Nothing to be embarrassed about at all.

I learned sign language several years ago because my brother worked with a man who is deaf, as is his wife. Their daughter isn't and she used to interpret at times.

We felt it important to learn their "language" so that we could communicate with them more effectively.
post #12 of 15
my parents are deaf, but aparently i sign differently than normal people... but dont ask why!! its because we have lived all over the place

When I go back to australia i am going back to the deaf clubs, maybe you can look one up in your area, they usually have lunches or bbq's on the weekend to catch up!

my parents always spoke to me, but now as an adult i think i need to learn it atleast one language perfectly incase i do have deaf children.
post #13 of 15
Both my parents worked with deaf people, and they taught my sister and I a few things. Also, in university a knew a woman whose parents were both deaf, and she taught us all how to say things we wouldn't use in polite company. I also know all the words to "It's a Wonderful World."

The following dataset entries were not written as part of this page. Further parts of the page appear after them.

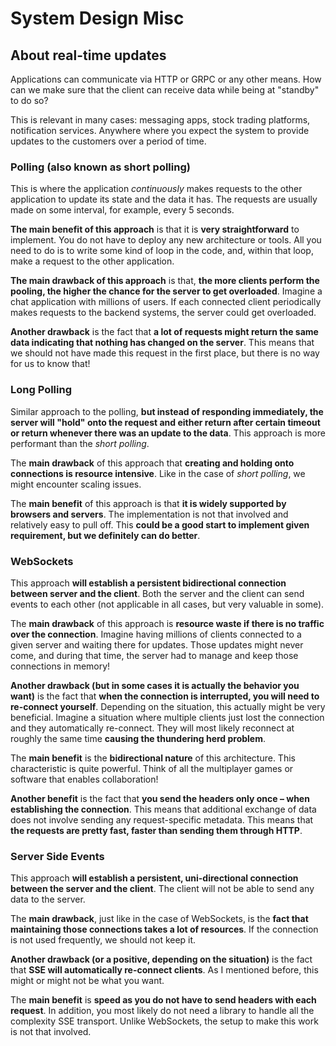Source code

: # System Design Misc

## About real-time updates

Applications can communicate via HTTP or GRPC or any other means. How can we make sure that the client can receive data
while being at "standby" to do so?

This is relevant in many cases: messaging apps, stock trading platforms, notification services. Anywhere where you
expect the system to provide updates to the customers over a period of time.

### Polling (also known as short polling)

This is where the application _continuously_ makes requests to the other application to update its state and the data it
has. The requests are usually made on some interval, for example, every 5 seconds.

**The main benefit of this approach** is that it is **very straightforward** to implement. You do not have to deploy any
new architecture or tools. All you need to do is to write some kind of loop in the code, and, within that loop, make a
request to the other application.

**The main drawback of this approach** is that, **the more clients perform the pooling, the higher the chance for the
server to get overloaded**. Imagine a chat application with millions of users. If each connected client
periodically makes requests to the backend systems, the server could get overloaded.

**Another drawback** is the fact that **a lot of requests might return the same data indicating that nothing has changed
on the server**. This means that we should not have made this request in the first place, but there is no way for us to
know that!

### Long Polling

Similar approach to the polling, **but instead of responding immediately, the server will "hold" onto the request and
either return after certain timeout or return whenever there was an update to the data**.
This approach is more performant than the _short polling_.

The **main drawback** of this approach that **creating and holding onto connections is resource intensive**.
Like in the case of _short polling_, we might encounter scaling issues.

The **main benefit** of this approach is that **it is widely supported by browsers and servers**.
The implementation is not that involved and relatively easy to pull off.
This **could be a good start to implement given requirement, but we definitely can do better**.

### WebSockets

This approach **will establish a persistent bidirectional connection between server and the client**. Both the server
and the client can send events to each other (not applicable in all cases, but very valuable in some).

The **main drawback** of this approach is **resource waste if there is no traffic over the connection**. Imagine having
millions of clients connected to a given server and waiting there for updates. Those updates might never come, and
during that time, the server had to manage and keep those connections in memory!

**Another drawback (but in some cases it is actually the behavior you want)** is the fact that **when the connection is
interrupted, you will need to re-connect yourself**. Depending on the situation, this actually might be very beneficial.
Imagine a situation where multiple clients just lost the connection and they automatically re-connect. They will most
likely reconnect at roughly the same time **causing the thundering herd problem**.

The **main benefit** is the **bidirectional nature** of this architecture. This characteristic is quite powerful.
Think of all the multiplayer games or software that enables collaboration!

**Another benefit** is the fact that **you send the headers only once – when establishing the connection**. This means
that additional exchange of data does not involve sending any request-specific metadata. This means that **the requests
are pretty fast, faster than sending them through HTTP**.

### Server Side Events

This approach **will establish a persistent, uni-directional connection between the server and the client**. The client
will not be able to send any data to the server.

The **main drawback**, just like in the case of WebSockets, is the **fact that maintaining those connections takes a lot
of resources**. If the connection is not used frequently, we should not keep it.

**Another drawback (or a positive, depending on the situation)** is the fact that **SSE will automatically re-connect
clients**. As I mentioned before, this might or might not be what you want.

The **main benefit** is **speed as you do not have to send headers with each request**.
In addition, you most likely do not need a library to handle all the complexity SSE transport. Unlike WebSockets,
the setup to make this work is not that involved.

One of my friends has a one-year-old daughter that they're teaching sign language to, the belief being that she will learn to articulate her needs sooner because it's easier for her to make hand signs than it is to speak. So far, she's been able to express her desire for juice, but that's about it. I'm not sure how consistent her parents are being with this, but it's something I would like to try with my own children. (I am told, however, that the sign language you teach to children for the purposes of encouraging earlier speech is not the same as ASL -- I don't know for sure, though.)
post #14 of 15
Thread Starter 
Quote:
Originally Posted by Natalie_ca View Post
Why be embarrassed? .
because for years and years she'd sign to me and I'd fuss back at her..... Shoulda let her teach me then.....
Quote:
Originally Posted by Mirinae View Post
One of my friends has a one-year-old daughter that they're teaching sign language to, the belief being that she will learn to articulate her needs sooner because it's easier for her to make hand signs than it is to speak. So far, she's been able to express her desire for juice, but that's about it. I'm not sure how consistent her parents are being with this, but it's something I would like to try with my own children. (I am told, however, that the sign language you teach to children for the purposes of encouraging earlier speech is not the same as ASL -- I don't know for sure, though.)
That's actually Mom's latest undertaking, teaching infants and toddlers to sign. She does have a good friend who she initially taught to sign, who has taught her son to sign. Basically they have taught him signs for specific things he can relate to, like ball, boat, airplane etc. But the big once is 'potty'!!! Then things like more, milk, etc. Mom said she was talking with the director of a daycare and they are actually having problems getting some kids to talk instead of just sign! When Mom's friend has worked with her son, he was taught to say and sign. I really like the idea of them learning to sign so young. I'm sure my mother will have my kids signing better than me if I don't get going....and they'll be talking about me behind my back!
post #15 of 15
I know ASL.

My partner is a CODA (Child of Deaf Adults) both of his parents are deaf as were his father's parents.

He taught at the Deaf and Blind School here in SC for two years and his mother actually lives with us!

It took a lot of practice but I can sign pretty fluently now - the hardest part is understanding what the other person is signing...or at least for me it is!!!

Harry is actually directing a play at the moment called 'The Taste of Sunrise' that will be signed and spoken at the same time.